The first, which I've loosely translated as "wrong understanding" is avidya, literally 'wrong knowledge". This relates to our feeling that it's "us against the world" or that we live in disharmony to nature, or others. The feeling that if we have ours, others will just have to fend for themselves. It is the misperception that what we do is separate, and doesn't affect the whole of life. In fact it is the misperception that we are separate, acting in isolation. To gain true knowledge of ourselves, I gather, is to become aware of the inherent inseparability of all life. The lack of this awareness gives rise to selfishness, isolation, depression and fear, and acting from these feelings represents a basic misunderstanding of what we are and how things work.
Perhaps with practice, observation of ourselves and the world, cultivation of awareness, we will feel more connected, at home in ourselves, and confident. This is one step closer to what we'd call inner peace, and one step away from avidya. I use Thanksgiving dinner, and it's potential for gastronomic disaster, as an example, but I'm really talking about every situation where we 'know better' and do it anyway. It's worth reflection what lures us to those spots again and again, to each of our own favorite indulgences, which may actually be keeping us in our place, inhibiting growth, and re-inforcing our dark suspicions about ourselves.
This gets to the heart of the matter: we are ultimately so attached to comfort, to staying as we are, and to staying within our small boundaries of known success and familiarity, that we keep ourselves there. We revisit the same pitfalls again and again, date the same 'bad boyfriends' and make the same financial mistakes, instead of seeing the underlying issues that cause these behaviors.
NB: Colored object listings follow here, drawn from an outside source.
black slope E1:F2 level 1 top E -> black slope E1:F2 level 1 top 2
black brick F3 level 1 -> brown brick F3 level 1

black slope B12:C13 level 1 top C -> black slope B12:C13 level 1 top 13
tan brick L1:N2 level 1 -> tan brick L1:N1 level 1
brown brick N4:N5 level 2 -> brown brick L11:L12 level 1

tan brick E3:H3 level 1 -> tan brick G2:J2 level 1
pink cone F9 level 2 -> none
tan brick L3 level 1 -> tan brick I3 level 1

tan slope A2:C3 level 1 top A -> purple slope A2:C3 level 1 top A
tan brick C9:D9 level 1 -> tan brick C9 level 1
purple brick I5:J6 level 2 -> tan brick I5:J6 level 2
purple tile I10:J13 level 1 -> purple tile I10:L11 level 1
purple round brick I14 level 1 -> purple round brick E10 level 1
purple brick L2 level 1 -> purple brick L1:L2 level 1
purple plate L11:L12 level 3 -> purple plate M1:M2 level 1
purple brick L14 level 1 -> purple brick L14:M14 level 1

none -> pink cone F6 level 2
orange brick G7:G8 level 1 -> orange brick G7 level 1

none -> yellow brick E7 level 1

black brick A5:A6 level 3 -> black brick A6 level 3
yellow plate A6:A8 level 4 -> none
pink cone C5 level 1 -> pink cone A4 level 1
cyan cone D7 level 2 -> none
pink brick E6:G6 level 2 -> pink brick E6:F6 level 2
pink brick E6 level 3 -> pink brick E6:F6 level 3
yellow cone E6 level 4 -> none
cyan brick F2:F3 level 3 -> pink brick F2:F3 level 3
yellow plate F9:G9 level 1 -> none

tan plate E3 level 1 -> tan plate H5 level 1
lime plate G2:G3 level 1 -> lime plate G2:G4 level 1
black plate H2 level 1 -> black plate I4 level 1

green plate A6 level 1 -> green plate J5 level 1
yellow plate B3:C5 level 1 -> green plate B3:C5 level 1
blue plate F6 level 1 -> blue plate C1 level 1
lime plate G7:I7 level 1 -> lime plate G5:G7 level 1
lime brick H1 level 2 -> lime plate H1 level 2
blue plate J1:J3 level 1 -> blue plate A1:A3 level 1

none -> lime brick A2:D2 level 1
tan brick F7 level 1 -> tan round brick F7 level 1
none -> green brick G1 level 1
Yoga practice, cultivation, and inquiry reveals all this: it shows us how we behave, even the things we don't necessarily feel proud of or like, and gives us choices. Daily practice, over the course of years and decades, slowly refines our understanding and reshapes our behaviors and habits. With steady, persistent, deliberate action, there is potential to transcend the boundaries of self-limiting fears and actions, and become our best selves.